*Task description*:
The required lines are those that contain "Laborless"; pull them out of the data and copy them.
Start of Block
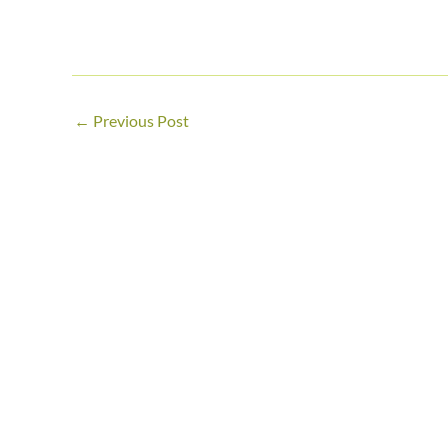
←
Previous Post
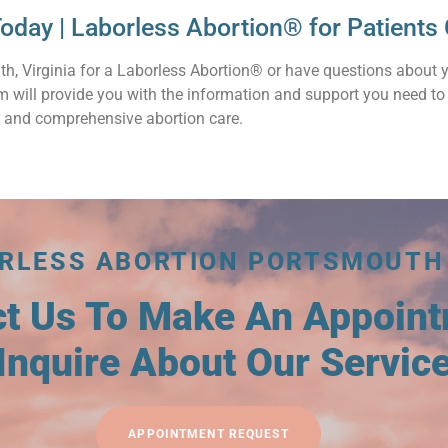
oday | Laborless Abortion® for Patient
th, Virginia for a Laborless Abortion® or have questions about 
am will provide you with the information and support you need t
 and comprehensive abortion care.
RLESS ABORTION PORTSMOUTH
ct Us To Make An Appoin
Inquire About Our Servic
APPOINTMENT REQUEST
End of Block
*Result for this exercise*:
oday | Laborless Abortion® for Patient
th, Virginia for a Laborless Abortion® or have questions about 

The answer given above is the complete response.